Le début d’une vocation
Pour certains jeunes, le séjour dépasse largement le simple stage. C’est le cas d’Alice, Tessinoise de 19 ans. Elle connaît bien la ferme du Bois-Devant pour y avoir effectué quatre séjours. « La première fois, c’était au hasard, je voulais juste essayer quelque chose de nouveau », raconte-t-elle. Puis, elle y a pris goût au point d’y revenir et d’être aujourd’hui certaine de vouloir faire de l’agriculture son métier, alors que rien, dans sa famille, ne l’y prédestinait.
« C’est trop beau ici et la famille est géniale », confie-t-elle en repensant à ses différents séjours. Et puis, la ferme vaudoise accueille souvent plusieurs jeunes en même temps, « un vrai plus » dans l’expérience, estime Alice. « Il faut vraiment essayer », s’enthousiasme celle qui prépare son dossier pour intégrer une école d’agronomie.
Difficile de dire si d’autres jeunes ont vécu une trajectoire similaire à celle d’Alice. « Nous savons que cela se produit, mais nous ne tenons pas de statistique sur le sujet », relève Katharina Teuscher. La directrice d’AgriViva est toutefois persuadée que ce programme permet de créer des ponts entre ville et campagne, entre générations et entre cultures. « C’est souvent une occasion unique pour les deux parties d’échanger avec des personnes issues d’autres cercles. Et de maintenir ces liens au-delà du séjour », affirme-t-elle.

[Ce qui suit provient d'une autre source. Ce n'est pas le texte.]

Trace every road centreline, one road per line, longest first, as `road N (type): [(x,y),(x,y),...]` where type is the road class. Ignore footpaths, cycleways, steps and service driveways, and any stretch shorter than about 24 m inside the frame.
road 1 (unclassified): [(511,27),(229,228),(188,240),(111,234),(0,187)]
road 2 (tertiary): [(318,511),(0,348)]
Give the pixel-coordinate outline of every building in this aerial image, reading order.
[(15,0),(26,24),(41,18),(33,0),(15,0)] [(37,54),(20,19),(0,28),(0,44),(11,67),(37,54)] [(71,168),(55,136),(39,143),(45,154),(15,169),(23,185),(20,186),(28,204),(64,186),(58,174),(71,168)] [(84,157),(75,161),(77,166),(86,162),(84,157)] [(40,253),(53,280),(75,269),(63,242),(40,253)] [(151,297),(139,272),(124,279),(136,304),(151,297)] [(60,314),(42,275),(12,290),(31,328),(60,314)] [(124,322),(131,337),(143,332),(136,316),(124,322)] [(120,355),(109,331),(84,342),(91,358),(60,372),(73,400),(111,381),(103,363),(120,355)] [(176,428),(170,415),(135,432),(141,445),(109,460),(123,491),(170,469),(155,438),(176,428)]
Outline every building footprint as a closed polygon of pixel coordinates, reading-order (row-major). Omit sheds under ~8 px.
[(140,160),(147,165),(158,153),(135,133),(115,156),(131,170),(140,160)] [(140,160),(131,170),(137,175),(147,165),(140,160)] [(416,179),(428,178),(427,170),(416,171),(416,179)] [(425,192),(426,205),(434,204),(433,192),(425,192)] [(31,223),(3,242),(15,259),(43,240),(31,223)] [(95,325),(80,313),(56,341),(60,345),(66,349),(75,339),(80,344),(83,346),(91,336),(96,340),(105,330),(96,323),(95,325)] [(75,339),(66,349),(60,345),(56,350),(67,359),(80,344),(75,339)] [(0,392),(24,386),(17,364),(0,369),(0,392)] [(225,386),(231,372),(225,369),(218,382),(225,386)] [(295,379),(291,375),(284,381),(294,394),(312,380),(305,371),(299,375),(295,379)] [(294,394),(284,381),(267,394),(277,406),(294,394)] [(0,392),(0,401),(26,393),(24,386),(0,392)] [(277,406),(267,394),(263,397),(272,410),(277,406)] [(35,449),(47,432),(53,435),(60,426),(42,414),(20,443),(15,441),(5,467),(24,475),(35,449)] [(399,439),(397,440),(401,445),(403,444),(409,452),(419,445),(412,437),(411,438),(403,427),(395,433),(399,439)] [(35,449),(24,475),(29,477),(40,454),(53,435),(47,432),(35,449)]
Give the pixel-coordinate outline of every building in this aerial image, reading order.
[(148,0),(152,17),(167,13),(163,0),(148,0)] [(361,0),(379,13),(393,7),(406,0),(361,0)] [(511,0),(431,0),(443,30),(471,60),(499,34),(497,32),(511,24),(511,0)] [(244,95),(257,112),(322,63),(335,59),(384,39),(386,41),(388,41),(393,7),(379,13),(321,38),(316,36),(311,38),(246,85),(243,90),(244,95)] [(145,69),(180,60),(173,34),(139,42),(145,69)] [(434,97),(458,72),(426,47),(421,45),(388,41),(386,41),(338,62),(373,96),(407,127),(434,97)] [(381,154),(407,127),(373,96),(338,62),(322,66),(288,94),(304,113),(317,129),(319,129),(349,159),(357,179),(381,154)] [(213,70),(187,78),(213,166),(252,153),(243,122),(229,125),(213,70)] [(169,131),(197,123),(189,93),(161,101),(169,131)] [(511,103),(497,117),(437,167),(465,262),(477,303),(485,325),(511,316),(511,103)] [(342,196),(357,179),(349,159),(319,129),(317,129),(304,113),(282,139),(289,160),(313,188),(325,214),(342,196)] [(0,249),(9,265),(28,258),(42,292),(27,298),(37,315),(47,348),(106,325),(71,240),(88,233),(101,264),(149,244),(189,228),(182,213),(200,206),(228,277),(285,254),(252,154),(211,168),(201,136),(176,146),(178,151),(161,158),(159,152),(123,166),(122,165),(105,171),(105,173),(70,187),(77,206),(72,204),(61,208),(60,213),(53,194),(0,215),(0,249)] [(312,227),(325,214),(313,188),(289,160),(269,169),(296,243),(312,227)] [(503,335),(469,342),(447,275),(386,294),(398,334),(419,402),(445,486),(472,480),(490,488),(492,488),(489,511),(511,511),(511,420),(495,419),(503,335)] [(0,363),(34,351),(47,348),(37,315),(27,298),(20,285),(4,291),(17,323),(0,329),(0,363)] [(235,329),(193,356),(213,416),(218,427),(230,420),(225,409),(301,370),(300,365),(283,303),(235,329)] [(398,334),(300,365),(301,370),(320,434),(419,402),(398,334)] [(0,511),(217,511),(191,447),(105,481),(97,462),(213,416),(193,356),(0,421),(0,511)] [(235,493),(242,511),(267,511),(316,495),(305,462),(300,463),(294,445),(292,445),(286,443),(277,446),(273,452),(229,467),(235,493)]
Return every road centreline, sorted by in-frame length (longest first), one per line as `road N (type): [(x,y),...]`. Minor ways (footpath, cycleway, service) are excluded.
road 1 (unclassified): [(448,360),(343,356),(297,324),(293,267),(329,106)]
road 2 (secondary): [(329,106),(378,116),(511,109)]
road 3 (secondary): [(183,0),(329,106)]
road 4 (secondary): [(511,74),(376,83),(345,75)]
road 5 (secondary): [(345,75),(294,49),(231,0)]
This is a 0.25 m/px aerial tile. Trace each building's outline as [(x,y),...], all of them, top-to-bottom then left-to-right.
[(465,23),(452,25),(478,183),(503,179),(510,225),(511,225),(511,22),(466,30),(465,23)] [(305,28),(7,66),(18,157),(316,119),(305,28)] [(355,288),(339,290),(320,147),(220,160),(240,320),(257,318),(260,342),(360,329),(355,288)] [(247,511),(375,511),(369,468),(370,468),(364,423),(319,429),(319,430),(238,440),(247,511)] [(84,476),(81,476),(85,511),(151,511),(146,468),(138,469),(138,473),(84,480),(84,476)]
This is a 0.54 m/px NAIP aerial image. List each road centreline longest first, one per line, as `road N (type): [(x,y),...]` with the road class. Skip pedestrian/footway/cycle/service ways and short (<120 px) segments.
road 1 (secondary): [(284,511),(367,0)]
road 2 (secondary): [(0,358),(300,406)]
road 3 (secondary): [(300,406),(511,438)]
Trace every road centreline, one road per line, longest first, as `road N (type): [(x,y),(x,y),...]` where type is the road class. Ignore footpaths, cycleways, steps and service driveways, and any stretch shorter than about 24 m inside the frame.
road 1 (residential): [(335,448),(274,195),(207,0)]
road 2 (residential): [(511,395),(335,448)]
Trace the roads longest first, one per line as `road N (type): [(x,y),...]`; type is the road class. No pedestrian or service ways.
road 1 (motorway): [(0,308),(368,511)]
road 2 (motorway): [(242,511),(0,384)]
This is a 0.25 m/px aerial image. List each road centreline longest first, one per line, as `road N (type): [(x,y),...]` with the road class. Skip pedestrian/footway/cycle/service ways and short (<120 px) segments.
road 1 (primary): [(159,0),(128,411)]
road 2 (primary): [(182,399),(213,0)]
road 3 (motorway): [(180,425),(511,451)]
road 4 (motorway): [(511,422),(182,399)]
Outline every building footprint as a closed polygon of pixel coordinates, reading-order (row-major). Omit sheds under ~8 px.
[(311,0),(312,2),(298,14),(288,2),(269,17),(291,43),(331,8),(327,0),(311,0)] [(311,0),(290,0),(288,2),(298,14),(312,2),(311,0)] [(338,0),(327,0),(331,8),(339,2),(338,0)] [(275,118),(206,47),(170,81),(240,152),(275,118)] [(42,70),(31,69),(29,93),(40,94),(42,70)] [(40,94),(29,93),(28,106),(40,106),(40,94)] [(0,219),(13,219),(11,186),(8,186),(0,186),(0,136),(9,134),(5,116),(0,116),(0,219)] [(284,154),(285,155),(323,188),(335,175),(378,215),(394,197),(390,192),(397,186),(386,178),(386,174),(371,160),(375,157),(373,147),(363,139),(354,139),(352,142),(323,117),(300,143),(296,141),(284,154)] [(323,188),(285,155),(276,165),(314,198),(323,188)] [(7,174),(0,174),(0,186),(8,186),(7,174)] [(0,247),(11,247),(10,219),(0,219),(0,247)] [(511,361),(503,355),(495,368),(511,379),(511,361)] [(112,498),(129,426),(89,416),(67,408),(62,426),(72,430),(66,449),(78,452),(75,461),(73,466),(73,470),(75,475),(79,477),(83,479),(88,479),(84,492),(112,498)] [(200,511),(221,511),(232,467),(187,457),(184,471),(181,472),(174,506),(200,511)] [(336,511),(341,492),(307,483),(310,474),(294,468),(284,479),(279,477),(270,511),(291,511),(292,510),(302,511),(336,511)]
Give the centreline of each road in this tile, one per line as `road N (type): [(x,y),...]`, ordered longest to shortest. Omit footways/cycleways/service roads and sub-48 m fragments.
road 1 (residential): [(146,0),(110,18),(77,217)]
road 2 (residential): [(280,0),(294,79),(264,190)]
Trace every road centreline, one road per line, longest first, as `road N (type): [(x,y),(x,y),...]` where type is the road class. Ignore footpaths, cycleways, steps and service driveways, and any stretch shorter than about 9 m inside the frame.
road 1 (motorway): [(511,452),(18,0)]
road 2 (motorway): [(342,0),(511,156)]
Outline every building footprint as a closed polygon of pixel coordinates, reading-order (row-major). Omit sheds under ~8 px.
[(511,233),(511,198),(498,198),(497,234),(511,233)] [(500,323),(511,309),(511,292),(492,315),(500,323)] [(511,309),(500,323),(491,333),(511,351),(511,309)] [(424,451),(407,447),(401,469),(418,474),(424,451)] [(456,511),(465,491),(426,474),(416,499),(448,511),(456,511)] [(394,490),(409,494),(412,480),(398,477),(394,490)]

Dans quelques jours, Liv rentrera chez elle. Pas de quoi inquiéter Joker, qui a repris son poste de surveillance avancé devant la ferme. Le chat sait bien que, quoiqu’il arrive, une nouvelle paire de mains viendra lui offrir croquettes et grattouilles.

Un nouveau site pour recruter
Fondée en 1946 dans le sillage du Plan Wahlen, lorsque la population était mobilisée pour aider les paysans à nourrir le pays, AgriViva fête cette année ses 80 ans. Pour améliorer sa visibilité, l’association a lancé un nouveau site internet et un nouveau portail de mise en relation. Les fermes peuvent désormais détailler les tâches qui attendent leurs futurs pensionnaires, de quoi permettre à ces derniers de choisir au mieux, précise Katharina Teuscher, directrice d’AgriViva. Les jeunes accueillis reçoivent un argent de poche symbolique, dont le montant varie selon leur âge: 12 francs par jour entre 14 et 15 ans, 16 francs entre 16 et 17 ans, puis 20 francs dès 18 ans. Le gîte et le couvert sont à la charge de la famille d’accueil.